04) Reviewed Services administrative tool on farm servers and found SharePoint Tracing Service disabled. Noted down the service account used as the identity for the tracing service in this farm.
05) Performed Internet search and found this posting: SharePoint trace service keeps getting disabled.
06) Executed this script:
((Get-SPFarm).Services | ? {$_.Name -match "SPTraceV4"}).Instances " | ft Server,TypeName,Status,ID
This returned the IDs of each service instance in the farm and the servers that those instances were associated with. All SharePoint Tracing Service service instances had Status Disabled.
07)Then executed these scripts
Start-SPServiceInstance -Identity [IDofFirstInstance] Start-SPServiceInstance -Identity [IDofSecondInstance] Start-SPServiceInstance -Identity [IDof3rdInstance...etc]
08) Reviewed Services administrative tool on each farm server again and found SharePoint Tracing Service now had Startup Type Automatic and Status [not running]. This result was somewhat different than the authors of the posting reported. 'Expected service instance to also startup immediately, but this didn't happen. Waited a few minutes to see if a timer job might launch these, but after several minutes, status still didn't change.
09) Clicked on Start for the service, and then experienced this prompt:
Windows could not start the SharePoint Tracing Service service on Local Computer. Error 1069: The service did not start due to a logon failure.
10) Reviewed farm's Managed Accounts (CA > Security > General Security > Managed Accounts) and found that a password change and been pushed out by the farm (the password for this account was managed by the farm) at around the same date and time of the most recent ULS log, indicating a possible password issue.

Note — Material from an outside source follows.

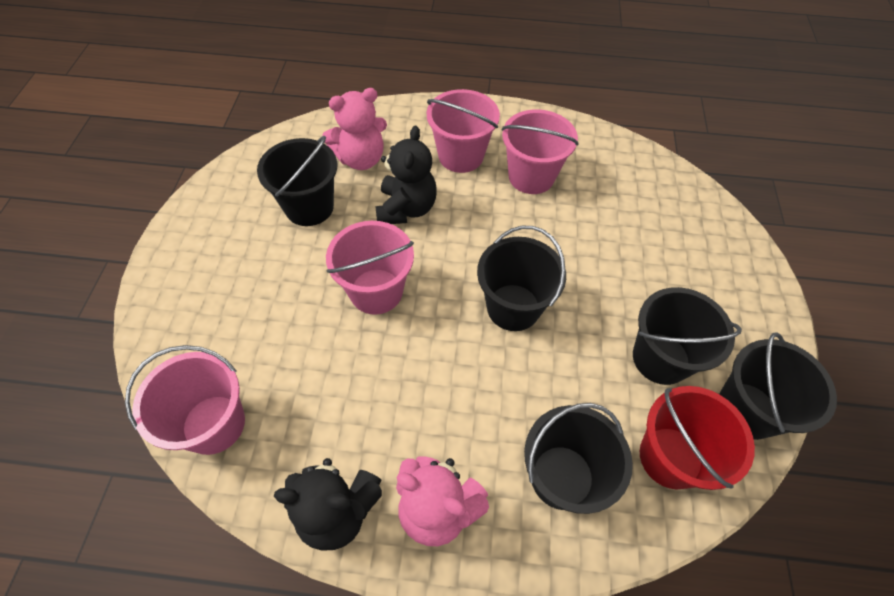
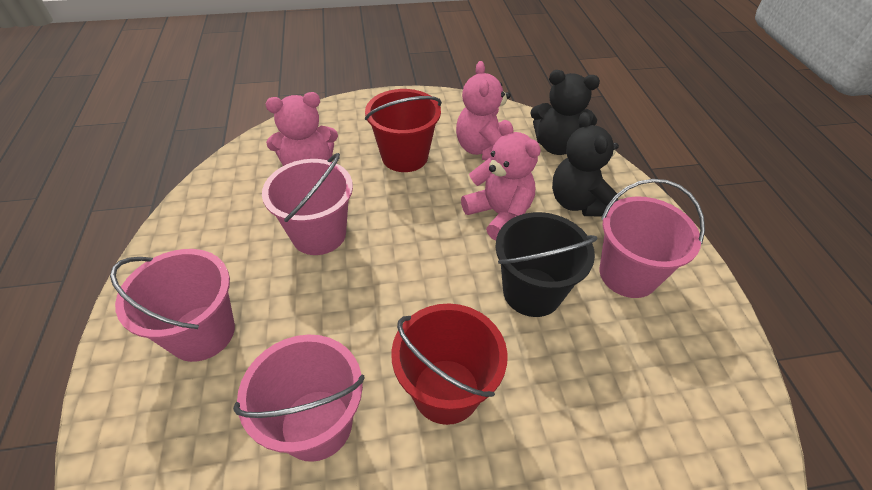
black bucket: [257,136,337,226] [477,226,566,331] [524,403,633,514] [633,287,742,385] [719,332,837,440] = 5 -> [496,212,598,317] = 1
pink teddy bear: [322,88,387,170] [396,456,489,546] = 2 -> [266,92,338,166] [456,61,511,160] [461,120,541,241] = 3
red bucket: [640,386,755,490] = 1 -> [365,89,442,172] [391,303,508,425] = 2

11) In the SharePoint Tracing Service Properties dialog, updated the password, and then started the service. The service started. Repeated for each SharePoint server in farm.
Solution
- Re-enable each service instance in the farm, update the service instance password using the Properties dialog for the instance, and then start the service instance from within the Services administrative tool.
References
Notes
- I didn't try changing the Startup Type through the service instance's Properties dialog. This might have worked too rather than using PowerShell to change it.